National Affordable Housing Management Association CEO Kris Cook said in the HUD release that the organization and its partners had raised concerns about the impact of the 30-day rule with the Trump administration.
“HUD’s 30-day notification requirement—though well-intentioned—placed significant strain on property owners, often compounding arrearages, preventing normal lease enforcement, and threatening the financial stability of affordable housing communities,” said Cook. “Left unchanged, it risked discouraging private sector participation, raising operating costs, and reducing the supply of affordable housing.”
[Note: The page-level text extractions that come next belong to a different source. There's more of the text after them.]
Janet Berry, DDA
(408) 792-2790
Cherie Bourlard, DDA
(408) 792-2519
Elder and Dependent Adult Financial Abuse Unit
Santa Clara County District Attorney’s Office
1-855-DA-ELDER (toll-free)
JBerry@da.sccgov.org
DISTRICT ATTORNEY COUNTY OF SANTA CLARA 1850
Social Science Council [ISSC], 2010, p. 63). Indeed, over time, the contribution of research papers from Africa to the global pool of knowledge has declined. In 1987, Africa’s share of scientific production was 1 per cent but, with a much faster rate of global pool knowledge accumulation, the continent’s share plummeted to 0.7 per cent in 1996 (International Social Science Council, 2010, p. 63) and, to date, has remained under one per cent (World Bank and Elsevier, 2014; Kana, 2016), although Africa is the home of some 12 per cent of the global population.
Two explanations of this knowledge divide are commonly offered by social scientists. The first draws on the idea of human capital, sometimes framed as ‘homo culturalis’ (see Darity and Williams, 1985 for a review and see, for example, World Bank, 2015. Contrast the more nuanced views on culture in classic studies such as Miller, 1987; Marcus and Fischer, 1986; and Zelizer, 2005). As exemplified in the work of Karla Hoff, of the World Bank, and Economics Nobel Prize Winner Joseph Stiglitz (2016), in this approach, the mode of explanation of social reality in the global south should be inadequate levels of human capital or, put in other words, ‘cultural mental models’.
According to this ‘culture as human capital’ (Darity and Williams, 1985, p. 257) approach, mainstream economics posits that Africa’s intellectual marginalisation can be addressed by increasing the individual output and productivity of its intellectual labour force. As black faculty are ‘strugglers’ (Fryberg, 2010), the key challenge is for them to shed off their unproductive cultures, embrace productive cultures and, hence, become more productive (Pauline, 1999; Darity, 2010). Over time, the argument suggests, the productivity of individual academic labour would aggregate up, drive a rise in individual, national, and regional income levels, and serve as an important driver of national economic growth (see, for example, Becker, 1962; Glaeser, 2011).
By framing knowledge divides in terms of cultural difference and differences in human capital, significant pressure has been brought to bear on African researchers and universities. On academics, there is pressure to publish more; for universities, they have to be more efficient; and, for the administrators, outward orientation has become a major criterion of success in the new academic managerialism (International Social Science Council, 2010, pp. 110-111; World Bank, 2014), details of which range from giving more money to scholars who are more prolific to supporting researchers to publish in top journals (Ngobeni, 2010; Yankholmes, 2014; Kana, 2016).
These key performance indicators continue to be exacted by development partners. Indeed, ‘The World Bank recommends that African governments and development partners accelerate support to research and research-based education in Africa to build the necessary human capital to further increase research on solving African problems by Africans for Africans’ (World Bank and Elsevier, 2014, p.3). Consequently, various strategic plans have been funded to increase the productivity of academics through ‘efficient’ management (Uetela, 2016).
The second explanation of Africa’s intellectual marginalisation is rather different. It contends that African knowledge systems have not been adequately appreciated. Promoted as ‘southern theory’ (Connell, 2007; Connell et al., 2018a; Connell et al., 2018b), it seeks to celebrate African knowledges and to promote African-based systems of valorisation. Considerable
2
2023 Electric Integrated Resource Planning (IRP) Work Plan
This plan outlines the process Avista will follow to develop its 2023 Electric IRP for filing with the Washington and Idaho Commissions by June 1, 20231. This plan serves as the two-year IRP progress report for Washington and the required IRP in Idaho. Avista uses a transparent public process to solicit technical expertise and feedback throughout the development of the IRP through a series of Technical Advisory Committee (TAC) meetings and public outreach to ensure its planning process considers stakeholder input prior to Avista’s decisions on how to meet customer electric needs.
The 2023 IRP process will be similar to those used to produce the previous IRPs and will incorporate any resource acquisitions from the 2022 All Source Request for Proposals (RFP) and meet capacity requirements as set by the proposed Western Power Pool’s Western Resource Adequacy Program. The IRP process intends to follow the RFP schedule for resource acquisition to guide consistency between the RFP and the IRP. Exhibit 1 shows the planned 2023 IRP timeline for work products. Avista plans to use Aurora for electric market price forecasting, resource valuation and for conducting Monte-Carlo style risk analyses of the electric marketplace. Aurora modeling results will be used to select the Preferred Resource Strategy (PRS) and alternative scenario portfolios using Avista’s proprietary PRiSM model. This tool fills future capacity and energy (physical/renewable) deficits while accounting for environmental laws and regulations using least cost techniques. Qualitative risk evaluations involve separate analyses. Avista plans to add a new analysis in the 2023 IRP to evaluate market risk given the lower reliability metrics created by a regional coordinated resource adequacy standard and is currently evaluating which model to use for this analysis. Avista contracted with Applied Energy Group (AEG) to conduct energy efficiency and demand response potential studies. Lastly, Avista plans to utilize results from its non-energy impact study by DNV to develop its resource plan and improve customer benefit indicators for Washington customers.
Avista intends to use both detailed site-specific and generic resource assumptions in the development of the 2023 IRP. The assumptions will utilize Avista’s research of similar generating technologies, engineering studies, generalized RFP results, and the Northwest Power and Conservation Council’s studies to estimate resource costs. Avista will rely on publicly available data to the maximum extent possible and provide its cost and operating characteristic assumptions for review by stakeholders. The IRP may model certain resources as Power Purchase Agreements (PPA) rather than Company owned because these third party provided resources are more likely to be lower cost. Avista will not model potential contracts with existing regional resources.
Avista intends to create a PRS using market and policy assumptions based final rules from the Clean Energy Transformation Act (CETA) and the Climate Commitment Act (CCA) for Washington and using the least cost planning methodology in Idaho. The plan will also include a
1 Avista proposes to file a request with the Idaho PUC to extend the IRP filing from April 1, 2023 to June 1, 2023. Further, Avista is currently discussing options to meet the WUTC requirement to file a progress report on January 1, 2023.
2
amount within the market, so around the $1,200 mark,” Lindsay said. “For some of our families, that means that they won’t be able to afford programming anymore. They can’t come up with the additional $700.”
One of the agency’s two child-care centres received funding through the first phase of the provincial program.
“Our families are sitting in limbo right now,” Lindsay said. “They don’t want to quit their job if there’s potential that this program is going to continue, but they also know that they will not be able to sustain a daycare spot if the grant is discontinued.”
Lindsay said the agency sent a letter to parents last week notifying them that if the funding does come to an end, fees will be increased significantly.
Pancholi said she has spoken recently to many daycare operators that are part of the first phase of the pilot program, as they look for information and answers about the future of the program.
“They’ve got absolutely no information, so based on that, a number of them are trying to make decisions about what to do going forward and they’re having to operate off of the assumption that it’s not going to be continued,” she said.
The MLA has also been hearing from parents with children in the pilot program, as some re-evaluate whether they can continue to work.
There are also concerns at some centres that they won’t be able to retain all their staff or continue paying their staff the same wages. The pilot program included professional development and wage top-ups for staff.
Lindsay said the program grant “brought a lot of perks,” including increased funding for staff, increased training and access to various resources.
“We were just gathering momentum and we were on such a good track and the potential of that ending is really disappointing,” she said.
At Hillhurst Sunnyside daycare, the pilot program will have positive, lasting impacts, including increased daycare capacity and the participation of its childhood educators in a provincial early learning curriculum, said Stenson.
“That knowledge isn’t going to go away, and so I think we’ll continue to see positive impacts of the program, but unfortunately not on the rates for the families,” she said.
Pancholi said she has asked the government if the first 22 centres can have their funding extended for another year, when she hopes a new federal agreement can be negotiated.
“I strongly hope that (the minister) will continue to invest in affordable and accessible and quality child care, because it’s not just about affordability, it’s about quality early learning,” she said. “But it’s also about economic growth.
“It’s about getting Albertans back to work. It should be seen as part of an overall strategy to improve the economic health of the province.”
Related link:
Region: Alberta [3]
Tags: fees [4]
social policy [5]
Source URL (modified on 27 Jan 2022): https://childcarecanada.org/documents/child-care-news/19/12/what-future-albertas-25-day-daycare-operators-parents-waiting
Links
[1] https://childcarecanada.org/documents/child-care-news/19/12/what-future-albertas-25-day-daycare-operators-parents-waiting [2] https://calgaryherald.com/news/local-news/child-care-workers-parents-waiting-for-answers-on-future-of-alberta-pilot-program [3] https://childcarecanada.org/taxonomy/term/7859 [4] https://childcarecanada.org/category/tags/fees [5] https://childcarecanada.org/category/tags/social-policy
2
Public housing agencies and property owners receiving HUD funding will benefit from the streamlined and simplified guidance for nonpayment of rent, according to Sharon Wilson Géno, president of the National Multifamily Housing Council.
“Evictions are a last resort for owners, and this guidance rightly returns this set of laws to the state level where it can be appropriately regulated, providing a clear and unified policy for housing providers,” Wilson Géno said in HUD’s release.
However, tenants’ rights and antipoverty groups warned the rollback would harm residents amid an already-severe affordability crisis and housing shortage. In response, the National Housing Law Project and the Legal Aid Society of Eastern Virginia filed suit against HUD on Monday in the U.S. District Court for the District of Columbia to delay it from going into effect.
“The 30-Day Notice rule gave poor and working families a fair chance to understand what they owe, correct errors, or catch up on rent before facing the devastating consequences of eviction,” Brandon Ballard, strategic litigation attorney for LASEV, said in the release. “Weakening these protections will only increase homelessness, destabilize families, and deepen economic inequality.”